ETA: the pump house in post #42 I already did, and I found out that I can do about half a yard in 4hr working at a lazy pace when it is hot out. Cleanup without running water included. Mixing with my sand and gravel piles 100' apart. Figure I'll start moving the gravel up to the house with the bobcat to save some effort.

sounds like a bitch of a plan, but a plan nonetheless!

Wow that'll be a lot of triangulation. Sounds like a very 'Extreme 4x4' plan. :lmao:

Foundations. Now they come in 300m, and with extra beef!
 
first one's the bottom guardrail tie post dealieo in the floor
second's the double 2x10 it'll eventually support
third's the basement, just knocked some of those bricks outta there that day
fourth, couple plates I found in the dirt, '74, iirc
fifth, spent some time turning dirt, didn't bother lifting any without the conveyor together yet

photo35905.jpg


photo35906.jpg


photo35907.jpg


photo35908.jpg


photo35910.jpg
 
okay, way overdue update
got the conveyor belt thing up and going, didn't work worth shit, dirt just fell off the back end
ground froze and I stopped digging

photo36584.jpg


photo36585.jpg


photo54180.jpg
 
all righty, got a piece of wood all cut up, iirc that's pine, there's 120 rings in it by my count, meaning that the middle ones had to have been at least from the late 1700s, possibly older with how there wasn't any bark on any of the corners of the board
just fucking nuts when you think about it.
couple newspapers I found pasted to some of the framing

got the insulation and all torn out, that section of wall is actually really nice apart from having no sill plate, I'd just toss a footer underneath it and run it with new siding if the wall in the room where I'm standing weren't such shit
last pic is showing why I hate fiberglass, mice might tunnel alongside foamboard when you leave them enough room in the wall cavity, but they won't soak it in piss and shit

20210308_153424.jpeg


20210226_150933.jpeg


20210226_150949.jpeg


20210312_142638.jpeg


20210317_125635.jpeg
 
tore up the kitchen floor and took the drywall off the wall (1992 date code) in the earlier picture with the insulation, this is that same area
they'd had the normal 3/4 t&g boards with that green asphalt flooring, then they had riser boards for some reason, then more 3/4 t&g with linoleum on that, then atop all that they put vinyl. The torn out section was 3/4 high density OSB subfloor, and a couple layers of 1/4" ply atop some 1/4" masonite strips, all of it had gotten wet for a very long time and was mushy
that pvc pipe was the sink drain, it had primer and glue on it but it wasn't hooked up to the tee on that end, it drained to the septic at the missing end where the insulated water pipes kick up
the laundry was in the garage where I'm standing in this picture, that also drained down that pvc pipe
you can imagine a lot of water went into the basement from that but they don't seem to have ever fixed it, just let it rot

next picture is my haul of $3/bag cement, 15 bags is all the 773 will lift before falling on its face, so I had to repallet it all and there's still 3/4 a pallet on the truck waiting for the yard to dry enough for the skidsteer to not immediately high center
the woodstove that burns oh so much rotten trash, and my grandpa's wheelbarrow of all riveted construction. Predates commercial-scale welding apparently.

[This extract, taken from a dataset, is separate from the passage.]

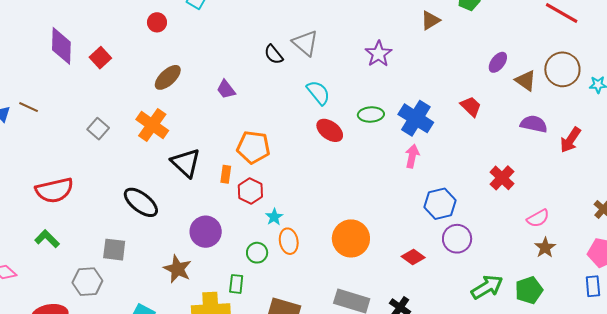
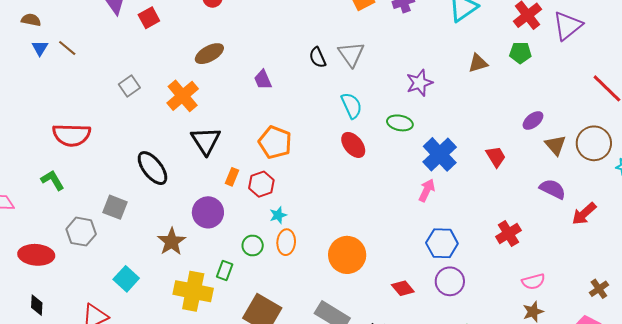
green ellipse: (371, 114) -> (400, 123), moved
orange rectangle: (226, 174) -> (232, 177), moved

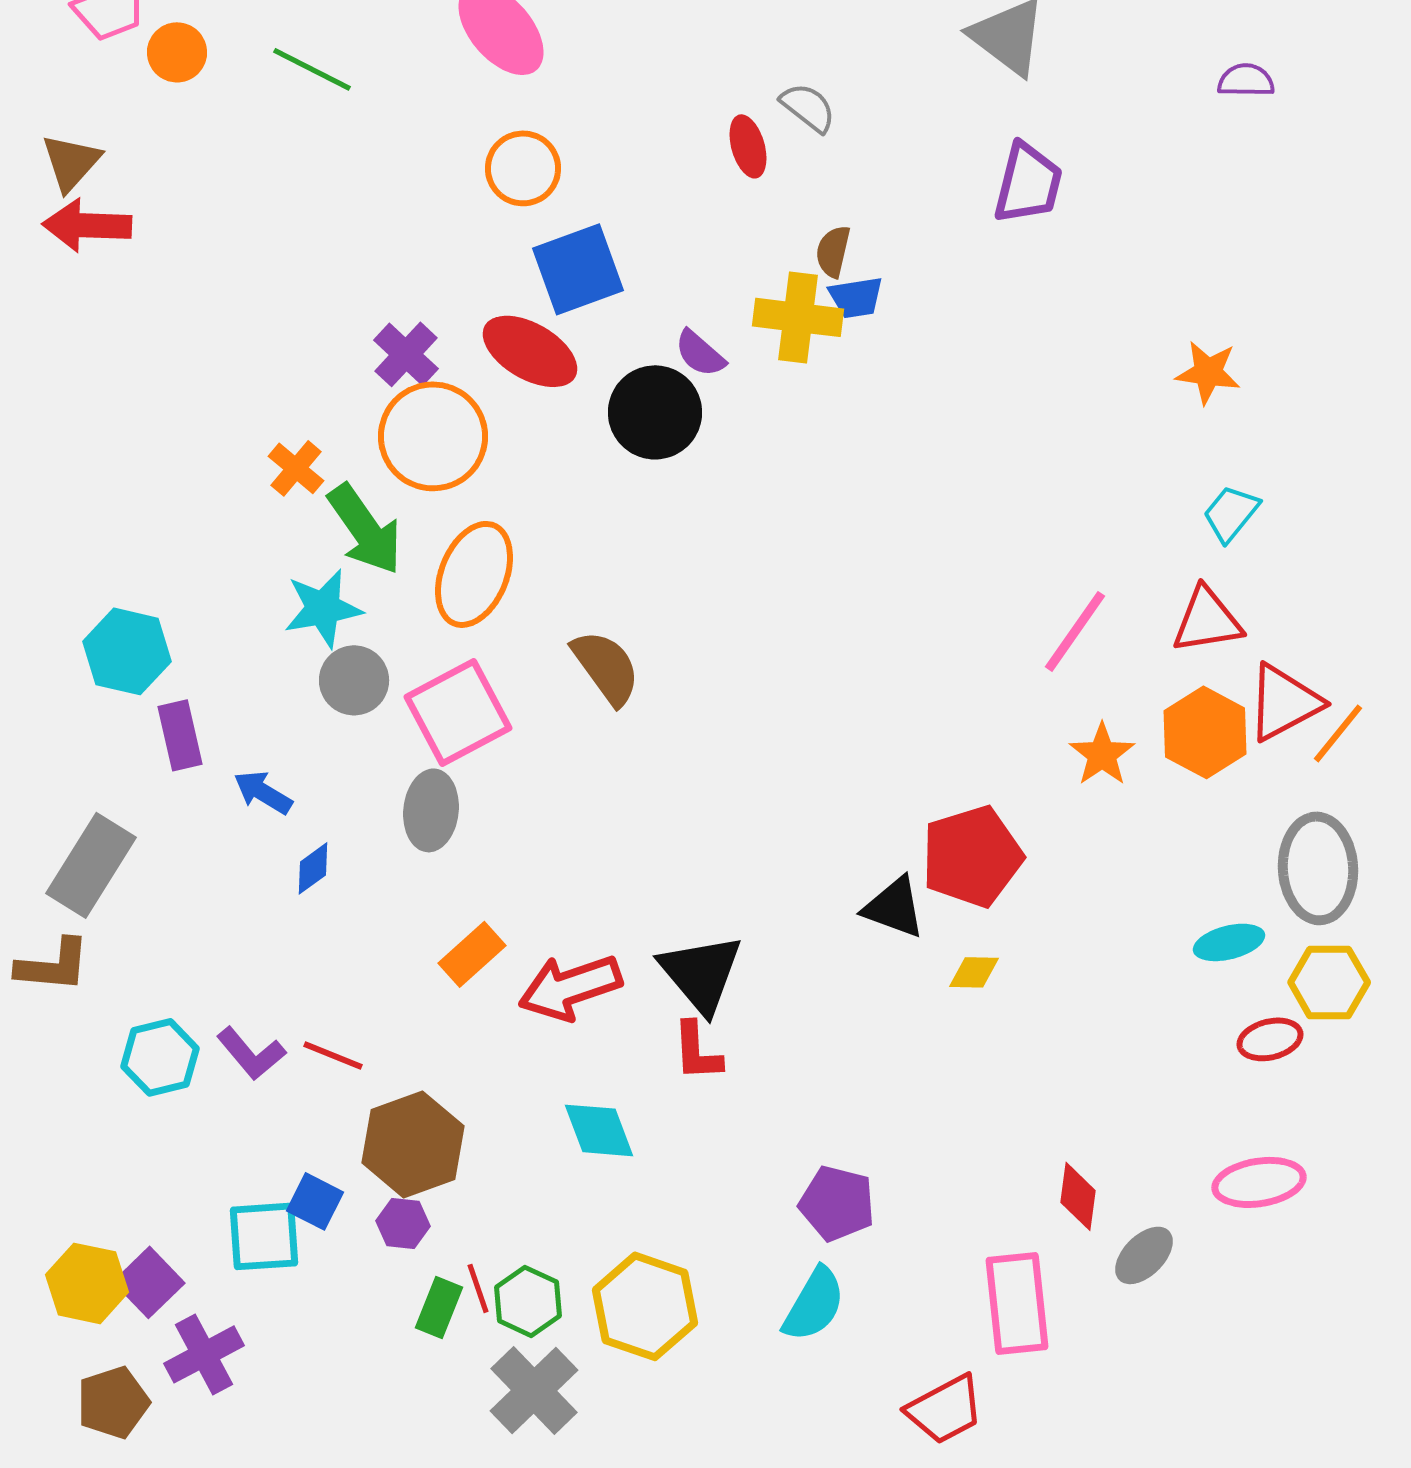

next is a chisel plow that came with the place, might have to get that going for some use in my yard grading extravaganza that'll be coming along at some point.
there's also a shitton of disk sections so I can toss together a disk pretty easily too

dunno what this antique is, I'd imagine some sort of deal that acts like a disk, but with less turning of the dirt? there's a bunch more of the springy leaf spring fingers throughout the yard. I ain't no antique farmer.

finally one of my favorite shit that the house came with that I didn't even notice until months after I bought the place, an isetta
and what I think is a stock tank heater, put fire in it and it can be submerged with the flue (extended up of course) handling breathing for the fire

20210322_113230.jpeg


20210322_163357.jpeg


20210321_145040.jpeg


20210321_145007.jpeg


20210321_144108.jpeg
 
Leaf spring thing is a spring tooth. I've pulled one behind a disc but I'm also not a farmer and don't know wtf I was doing.